Ozark madtom
- Conservation status: Least Concern (IUCN 3.1)

Scientific classification
- Kingdom: Animalia
- Phylum: Chordata
- Class: Actinopterygii
- Order: Siluriformes
- Family: Ictaluridae
- Genus: Noturus
- Species: N. albater
- Binomial name: Noturus albater W. R. Taylor, 1969

= Ozark madtom =

- Authority: W. R. Taylor, 1969
- Conservation status: LC

Species of fish

The Ozark madtom (Noturus albater) is a freshwater fish endemic to the United States. It is one of 29 species of madtom.

==Description==
The Ozark madtom has a stout body and small head. A dark bar can be found at the base of the caudal fin, and the caudal fin is usually straight or slightly rounded. The pectoral fin has 9 rays, and the anal fin has 13 to 16 rays. The fish has a total length of 120 mm (4 in).

==Distribution and habitat==
The Ozark madtom are found around the upper White River and the Little Red River in the Ozark Uplands in Arkansas and Missouri, United States.

The Ozark madtom can by found in riffles and rocky pools, as well as cool, clear, high-gradient creeks and small to medium-sized rivers. They are found in shallow depths (usually of less than half a meter deep) and high velocity currents. During the day, they use the rocky bed bottom as cover.

==Diet==
Most of the Ozark madtom's diet consists of aquatic insects, with Diptera (flies) making up a majority. Ephemeroptera (mayflies) make up most of the remainder of the diet.

==Behavior==
It is presumed that Ozark madtom are nocturnal.

Nests are found under small flat rocks in pools that are about one-third to two-thirds of a meter deep. In the moments before spawning, males have enlarged head muscles and swollen lips, similar to other madtoms. It is presumed that these enlarged heads are associated with nest construction, helping with the clearing and burrowing by males under rocks.

==Life history==
Ozark madtoms have yellow spherical eggs. Their eggs adhere to each other but to no other surfaces. After about 4 days after spawning, the embryos obviously show blood, myomeres are well developed, the tail is free from the yolk sac, pigment is well developed in the eye, and a couple sets of barbels are beginning to form.
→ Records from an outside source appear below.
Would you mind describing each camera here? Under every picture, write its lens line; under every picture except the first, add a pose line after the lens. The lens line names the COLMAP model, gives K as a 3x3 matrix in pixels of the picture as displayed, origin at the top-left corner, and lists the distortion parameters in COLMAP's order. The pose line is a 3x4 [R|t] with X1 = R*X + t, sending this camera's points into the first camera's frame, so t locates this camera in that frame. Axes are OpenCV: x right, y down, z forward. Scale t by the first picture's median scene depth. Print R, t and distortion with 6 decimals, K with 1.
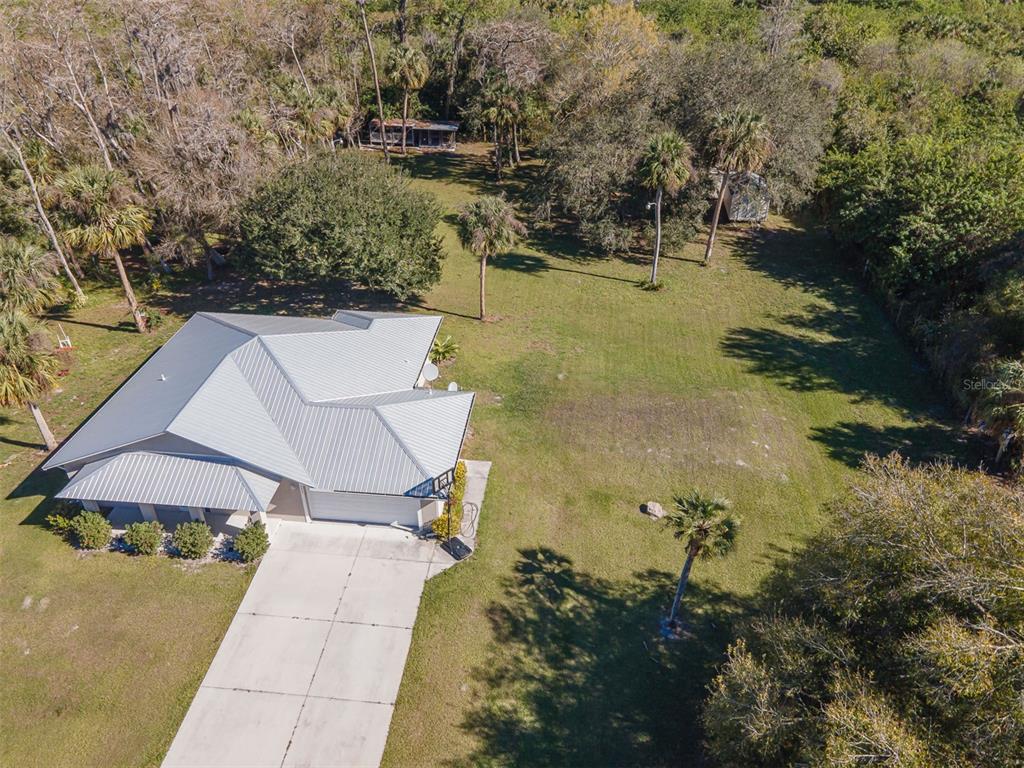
lens RADIAL K [[750.9, 0, 521.4], [0, 750.9, 377.5], [0, 0, 1]] dist [0.031062, 0.023538]
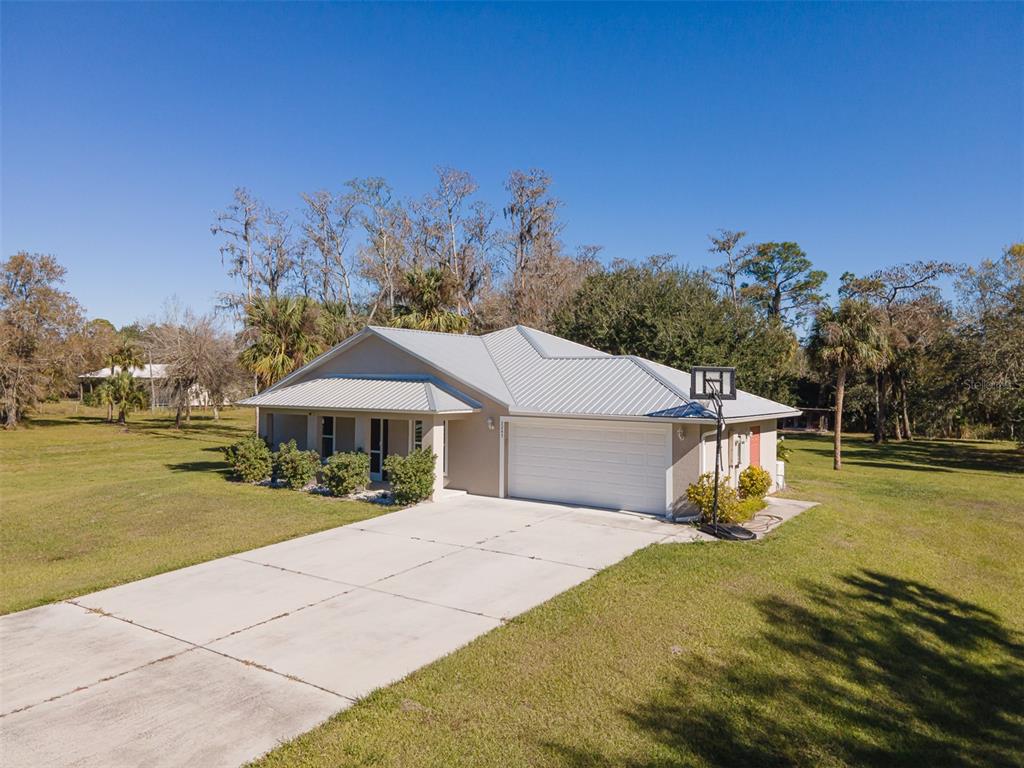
lens RADIAL K [[750.9, 0, 512.9], [0, 750.9, 379.5], [0, 0, 1]] dist [0.031062, 0.023538]
pose [[0.877274, 0.001534, -0.479988, 0.034089], [-0.268840, 0.829995, -0.488706, 0.425783], [0.397638, 0.557769, 0.728545, 0.490595]]
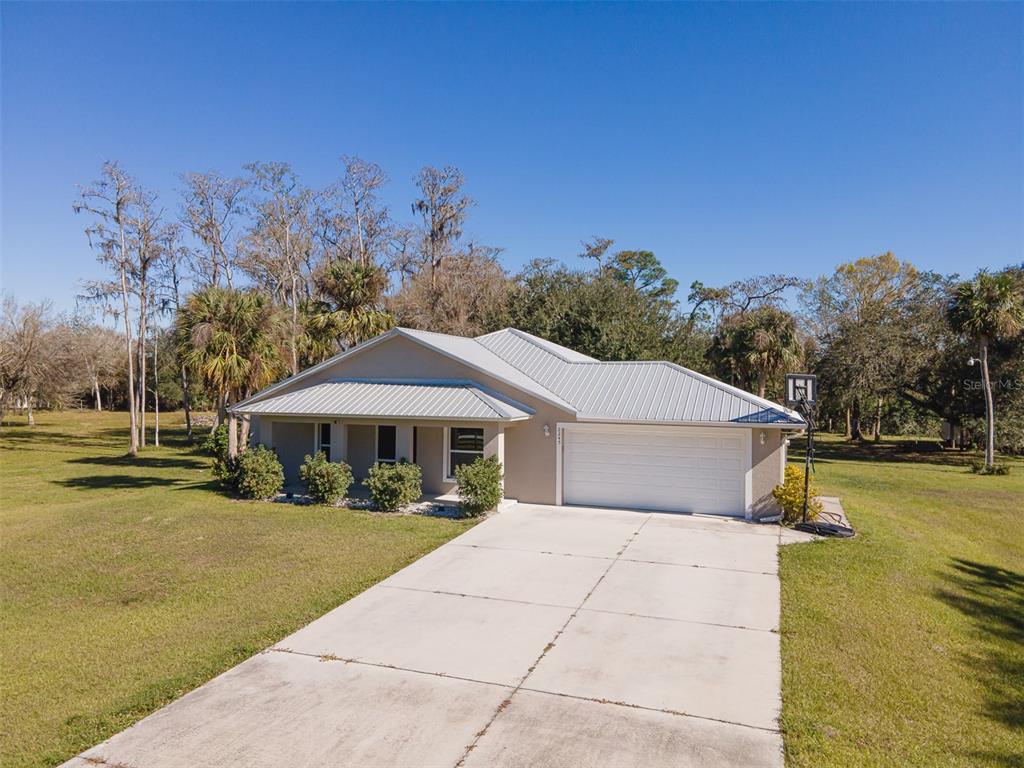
lens RADIAL K [[750.9, 0, 515.0], [0, 750.9, 381.3], [0, 0, 1]] dist [0.031062, 0.023538]
pose [[0.971328, 0.004103, -0.237709, -0.171458], [-0.134992, 0.832561, -0.537234, 0.456872], [0.195702, 0.553919, 0.809243, 0.433176]]
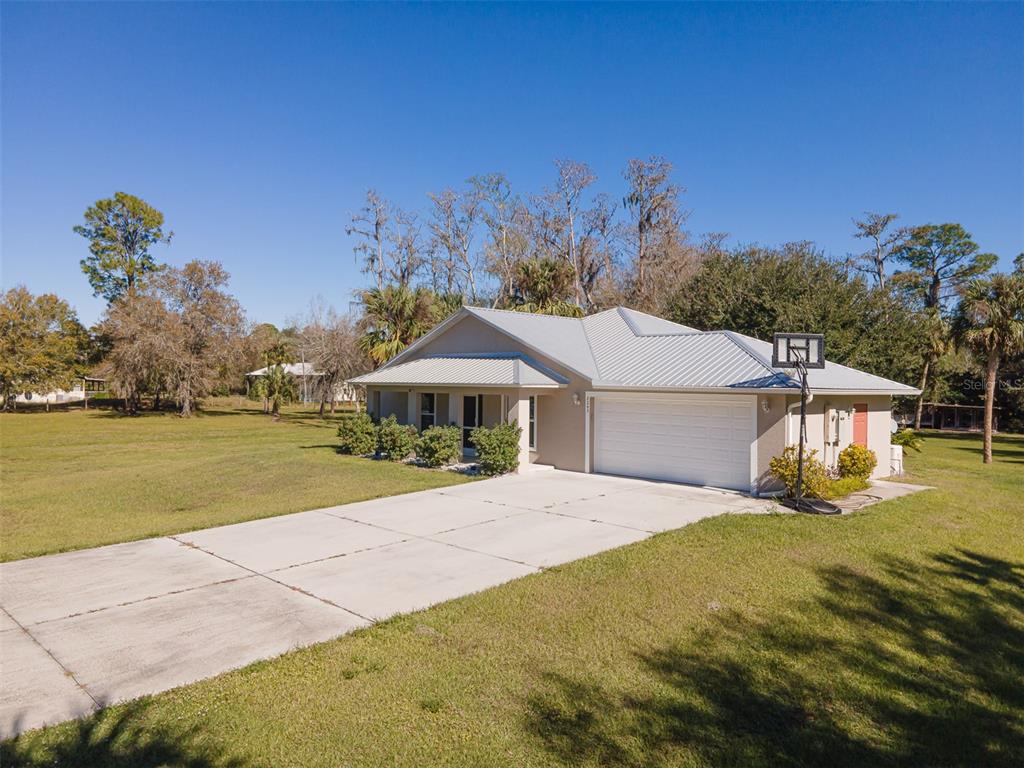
lens RADIAL K [[750.9, 0, 510.0], [0, 750.9, 377.4], [0, 0, 1]] dist [0.031062, 0.023538]
pose [[0.769775, -0.000933, -0.638314, 0.076958], [-0.358629, 0.826615, -0.433696, 0.433148], [0.528045, 0.562767, 0.635974, 0.522646]]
At hatching, the larvae are 8 mm (0.3 in) long and mostly translucent. They gain melanophores on their head. Caudal and anal fins begin to develop and another pair of barbels appears near the nostrils. About 7 days after hatching, the larvae are 12 mm (0.5 in) long. All fins are nearly adult-like. The barred pattern found in adults does not form until later.

After 9 months, the fish are about 53 mm (2 in) long.

==Predators==
Luxilus zonatus (bleeding shiners) are known to prey upon the Ozark madtom's eggs, while Etheostoma caeruleum (rainbow darters) and Percina evides (gilt darters) are known to prey upon the Ozark madtom's larvae.

==Parasites==
Ozark madtoms are known to possess Lernaea scars.